Even the most polished paid API goes down. Provider incidents, regional outages, revoked keys, sudden quota cuts, deprecated model snapshots, a vendor withdrawing from a country — none of these are hypothetical, and all of them have happened in production this year. Keeping an Open Source alternative on hand, ideally one you can run locally or on-prem, is not a philosophical stance; it is plain common sense — the same common sense that puts a generator in the basement of a hospital that has never lost power.
A pragmatic dual stack
- Commercial side — Claude, ChatGPT, Gemini, Mistral — frontier capability, hosted inference, SLAs.
- Open Source side — open-weight families from Meta Llama, Google Gemma, Qwen, Mistral and DeepSeek, runnable locally via Ollama, llama.cpp or vLLM.
- Coding agent — the same pattern at the tooling layer: Claude Code for daily work, and OpenCode in the basement — ready to drive the same skills with a local model when the upstream API is unreachable or off-limits.
A virtuous cycle, not a rivalry
Beyond the backup-generator argument, the two sides actively feed one another. Commercial labs push the frontier; Open Source catches up — often within months — and then advances it further with ideas the next proprietary release absorbs in turn. The lineage is hard to miss: TensorFlow and PyTorch released into the open by Google and Meta; the original Transformer paper on arXiv; Hugging Face and its Model Hub; llama.cpp running serious models on a laptop; Llama's open weights; DeepSeek-R1's reasoning recipes. Each one collapsed a cost curve or unlocked a technique the proprietary world then built on — and the other way around.

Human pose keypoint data
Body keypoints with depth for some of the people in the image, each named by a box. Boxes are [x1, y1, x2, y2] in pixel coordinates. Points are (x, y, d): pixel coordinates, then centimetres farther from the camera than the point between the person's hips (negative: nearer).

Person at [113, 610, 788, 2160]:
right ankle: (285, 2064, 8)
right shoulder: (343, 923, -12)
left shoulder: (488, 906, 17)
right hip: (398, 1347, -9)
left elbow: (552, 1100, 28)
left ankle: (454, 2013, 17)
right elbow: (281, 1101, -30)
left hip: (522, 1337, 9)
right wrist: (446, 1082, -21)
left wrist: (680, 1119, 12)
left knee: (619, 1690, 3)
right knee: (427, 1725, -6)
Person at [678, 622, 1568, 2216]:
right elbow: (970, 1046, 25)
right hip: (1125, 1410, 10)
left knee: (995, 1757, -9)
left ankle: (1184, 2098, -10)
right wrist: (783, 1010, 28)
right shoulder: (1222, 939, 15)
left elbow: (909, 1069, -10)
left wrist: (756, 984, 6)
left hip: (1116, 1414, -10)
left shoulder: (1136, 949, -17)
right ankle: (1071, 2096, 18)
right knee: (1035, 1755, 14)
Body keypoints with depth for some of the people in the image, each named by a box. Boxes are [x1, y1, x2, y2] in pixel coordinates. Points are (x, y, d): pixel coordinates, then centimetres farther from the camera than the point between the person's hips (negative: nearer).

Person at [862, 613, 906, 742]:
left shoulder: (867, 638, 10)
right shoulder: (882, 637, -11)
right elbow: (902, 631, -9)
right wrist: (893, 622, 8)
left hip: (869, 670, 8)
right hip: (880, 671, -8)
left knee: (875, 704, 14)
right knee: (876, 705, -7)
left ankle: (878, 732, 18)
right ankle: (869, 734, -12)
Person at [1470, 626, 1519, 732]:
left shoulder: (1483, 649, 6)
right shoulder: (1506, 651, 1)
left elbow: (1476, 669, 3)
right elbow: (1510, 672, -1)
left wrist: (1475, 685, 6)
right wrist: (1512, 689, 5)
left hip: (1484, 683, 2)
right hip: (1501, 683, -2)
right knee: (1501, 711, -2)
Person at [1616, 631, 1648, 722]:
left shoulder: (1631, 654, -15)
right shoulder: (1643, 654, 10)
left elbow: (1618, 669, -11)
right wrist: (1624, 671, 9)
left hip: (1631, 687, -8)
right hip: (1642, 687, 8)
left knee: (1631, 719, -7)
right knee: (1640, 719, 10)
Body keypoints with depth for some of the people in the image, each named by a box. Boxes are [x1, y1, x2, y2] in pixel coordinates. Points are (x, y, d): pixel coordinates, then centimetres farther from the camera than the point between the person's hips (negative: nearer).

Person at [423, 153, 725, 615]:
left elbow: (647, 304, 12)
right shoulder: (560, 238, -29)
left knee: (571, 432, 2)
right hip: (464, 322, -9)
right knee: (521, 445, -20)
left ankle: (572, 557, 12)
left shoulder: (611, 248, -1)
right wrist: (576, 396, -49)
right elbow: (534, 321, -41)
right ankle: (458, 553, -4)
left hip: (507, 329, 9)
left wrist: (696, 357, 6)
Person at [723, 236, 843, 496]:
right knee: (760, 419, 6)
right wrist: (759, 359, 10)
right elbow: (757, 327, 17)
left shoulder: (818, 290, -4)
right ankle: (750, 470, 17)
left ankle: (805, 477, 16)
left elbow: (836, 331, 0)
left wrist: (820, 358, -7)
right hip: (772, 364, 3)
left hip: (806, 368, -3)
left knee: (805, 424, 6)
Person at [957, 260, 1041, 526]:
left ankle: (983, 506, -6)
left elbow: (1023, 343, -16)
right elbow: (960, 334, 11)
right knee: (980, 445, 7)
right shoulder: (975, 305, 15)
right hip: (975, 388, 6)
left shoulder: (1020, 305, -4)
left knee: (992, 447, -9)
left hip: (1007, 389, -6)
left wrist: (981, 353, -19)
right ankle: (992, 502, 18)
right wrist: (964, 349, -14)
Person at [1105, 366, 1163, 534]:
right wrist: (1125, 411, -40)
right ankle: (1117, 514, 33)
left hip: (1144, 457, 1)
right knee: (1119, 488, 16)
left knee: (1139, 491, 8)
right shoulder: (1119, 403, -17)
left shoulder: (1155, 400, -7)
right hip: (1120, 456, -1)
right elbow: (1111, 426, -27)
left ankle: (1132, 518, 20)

▶ **AIM OF THE EXERCISE**
Can you transcribe the whole passage above about keeping an open-source fallback alongside paid AI services, word for word?

▶ **TASK RESPONSE**
Even the most polished paid API goes down. Provider incidents, regional outages, revoked keys, sudden quota cuts, deprecated model snapshots, a vendor withdrawing from a country — none of these are hypothetical, and all of them have happened in production this year. Keeping an Open Source alternative on hand, ideally one you can run locally or on-prem, is not a philosophical stance; it is plain common sense — the same common sense that puts a generator in the basement of a hospital that has never lost power.
A pragmatic dual stack
- Commercial side — Claude, ChatGPT, Gemini, Mistral — frontier capability, hosted inference, SLAs.
- Open Source side — open-weight families from Meta Llama, Google Gemma, Qwen, Mistral and DeepSeek, runnable locally via Ollama, llama.cpp or vLLM.
- Coding agent — the same pattern at the tooling layer: Claude Code for daily work, and OpenCode in the basement — ready to drive the same skills with a local model when the upstream API is unreachable or off-limits.
A virtuous cycle, not a rivalry
Beyond the backup-generator argument, the two sides actively feed one another. Commercial labs push the frontier; Open Source catches up — often within months — and then advances it further with ideas the next proprietary release absorbs in turn. The lineage is hard to miss: TensorFlow and PyTorch released into the open by Google and Meta; the original Transformer paper on arXiv; Hugging Face and its Model Hub; llama.cpp running serious models on a laptop; Llama's open weights; DeepSeek-R1's reasoning recipes. Each one collapsed a cost curve or unlocked a technique the proprietary world then built on — and the other way around.